A Conversation About Scott Walker’s Health Care Plan


Ramesh Ponnuru thinks I got Scott Walker’s health care plan wrong. Maybe! Let’s go through his objections.

  1. I complained that Walker’s plan would cost a lot but he doesn’t tell us how he’s going to pay for it without raising taxes. Ponnuru: “Walker says he is going to reform the tax break for employer-provided plans and get savings out of Medicaid….There’s no reason to doubt that some such mix could be made to work.”

    I tentatively doubt it.1 My back-of-the-envelope guess was that after accounting for both Medicaid cuts and the end of Obamacare outlays, Walker still had a $100 billion hole. I was wrong about that. It’s probably more like $150 billion or so, since Walker would also repeal all of Obamacare’s taxes. The only proposal he offers to raise money for this is to “reform the way the tax code treats gold-plated, employer-sponsored health care plans.” This is the Obamacare Cadillac tax, and even in the far future it won’t generate anything close to $150 billion annually. Walker still has a very big hole to fill.
     

  2. I complained that if you don’t have continuous coverage and you get sick or have a pre-existing condition, you’re screwed. Ponnuru: “At that point you’d have to go to a high-risk pool.”

    There’s a reason I didn’t mention this. Walker says that his plan will “provide funds” and “flexibility” for states to address pre-existing conditions if they feel like it. “One way states could do this is by managing high-risk pools, something states have done for decades. My plan would make it easier for states to expand these pools, or pursue alternative approaches.”

    In other words, high-risk pools aren’t a part of Walker’s plan. He just mentions them as a possibility that states might pursue if they want to. And anyway, high-risk pools are infamous for working poorly because they’re always underfunded. Would Walker really be willing to fund them at levels high enough to actually work?
     

  3. I complained that Walker doesn’t tell us how he’ll prevent insurance companies from raising rates on people with expensive pre-existing conditions. Ponnuru: “A protection for people in the group market who have maintained continuous coverage has been law since 1996. Walker’s plan would just expand and strengthen that approach in the individual market.”

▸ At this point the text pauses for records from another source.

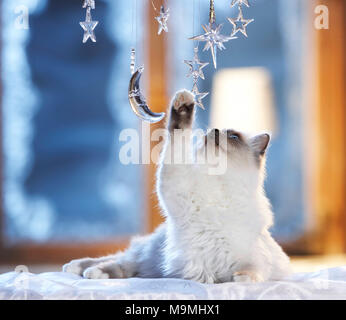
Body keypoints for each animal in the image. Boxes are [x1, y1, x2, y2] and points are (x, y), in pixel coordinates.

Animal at [62, 89, 292, 282]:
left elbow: (250, 271)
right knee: (118, 262)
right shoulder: (177, 184)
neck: (216, 189)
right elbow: (177, 132)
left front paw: (241, 278)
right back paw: (81, 268)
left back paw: (86, 271)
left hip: (149, 264)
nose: (215, 131)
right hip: (149, 256)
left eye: (233, 136)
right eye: (213, 131)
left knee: (124, 266)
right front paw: (183, 103)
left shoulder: (253, 258)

    That’s possible, but Walker’s plan doesn’t say this. I can only respond to things Walker actually says. What’s more, the individual market is fundamentally different from the group market, which is why HIPAA regulates the group market but doesn’t even try to regulate the individual market. This is tricky stuff, and requires more than “just” expanding and strengthening HIPAA. And since it likely requires a fair amount of detailed regulation—which Republicans are famously averse to— I’d like to hear how Walker plans to do it.
     

  4. I complained that Walker’s plan wouldn’t cover everyone. Ponnuru acknowledges this. I also complained that Walker had no concrete proposals to reduce the cost of health care. Ponnuru: “Capping the tax exclusion for employer-provided coverage is as much a ‘concrete proposal to reduce the cost of health care’ as anything in Obamacare. And so on.”

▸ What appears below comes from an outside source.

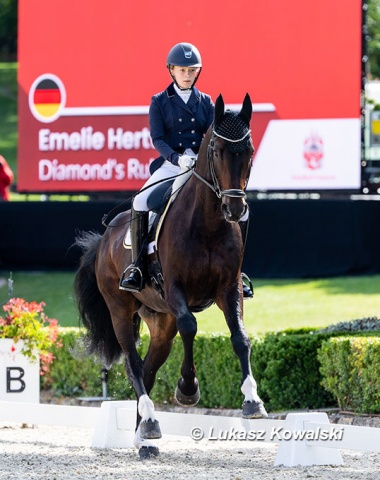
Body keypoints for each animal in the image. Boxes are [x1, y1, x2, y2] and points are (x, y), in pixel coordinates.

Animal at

    That’s true, and I should have acknowledged it. The Cadillac tax, which is part of both Obamacare and Walkercare, is likely to rein in costs. As for “And so on,” I’m not sure what to say. I need something more specific.

Nickel summary: Ponnuru is right about the Cadillac tax pushing costs down. But I don’t think his other criticisms really hold water.

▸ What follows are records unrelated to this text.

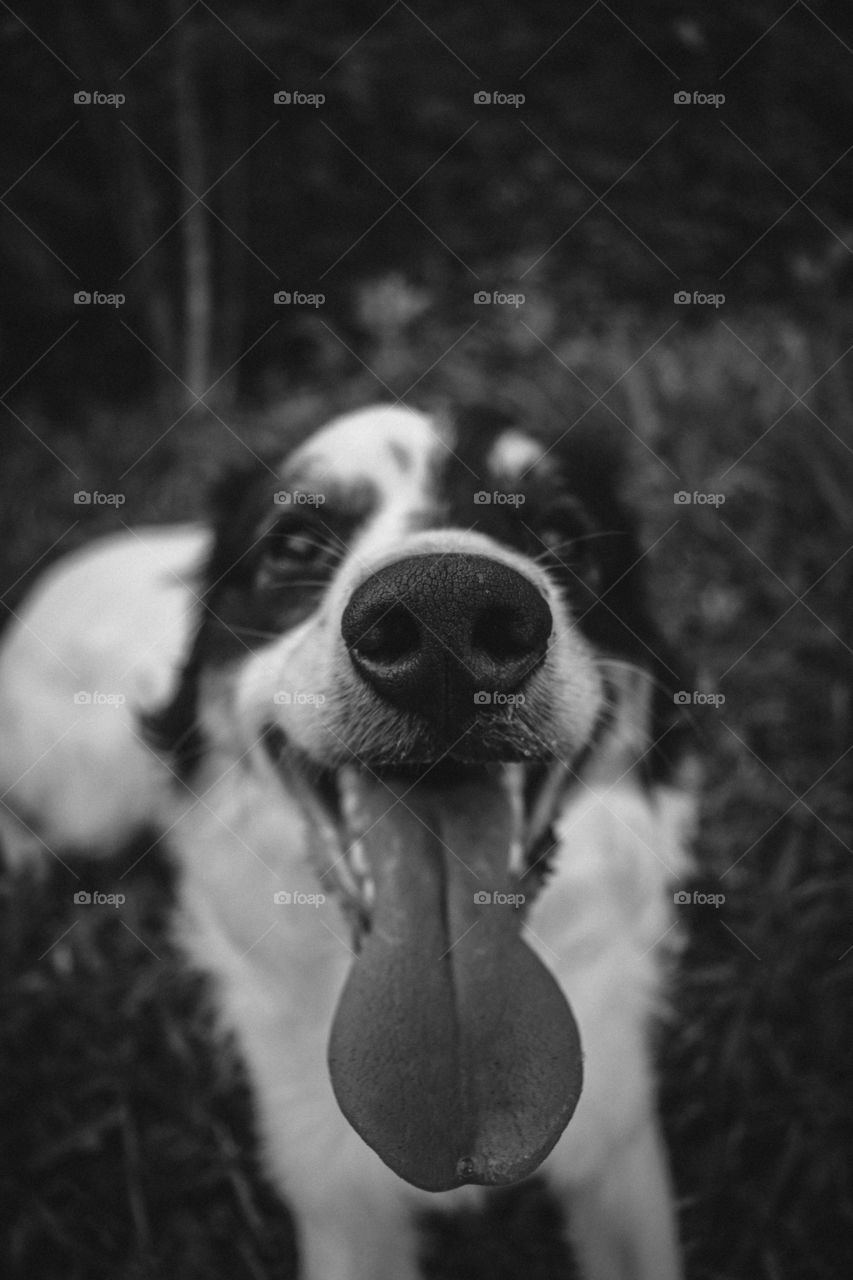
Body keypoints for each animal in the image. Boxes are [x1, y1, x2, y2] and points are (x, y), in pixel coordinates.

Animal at [0, 404, 691, 1280]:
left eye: (563, 532)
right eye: (293, 545)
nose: (444, 618)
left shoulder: (617, 1137)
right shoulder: (335, 1200)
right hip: (92, 796)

On a related note, Ponnuru is right that, in practice, Obamacare doesn’t cover everyone. There will always be people who go uninsured regardless of mandates, either because they don’t feel like paying for insurance or because they can’t afford to, even with subsidies. But aside from illegal immigrants, Obamacare really does try to give everyone a chance to buy decent coverage. And it would cover many more people if Republican governors accepted Medicaid expansion and Republican members of Congress were willing to increase the funding for subsidies.

Walker’s plan, by contrast, doesn’t even try to cover everyone. There are lots of people who will fall through the cracks, and this is by design. Maybe you prefer this. I don’t. I’d like to see genuinely universal coverage. But either way, it’s a big difference.

1Tentatively because I don’t know for sure how much Walker’s plan will cost. Someone is bound to do a detailed dive into this eventually, and maybe it will turn out to be cheaper than I think. If so, I’ll let you know.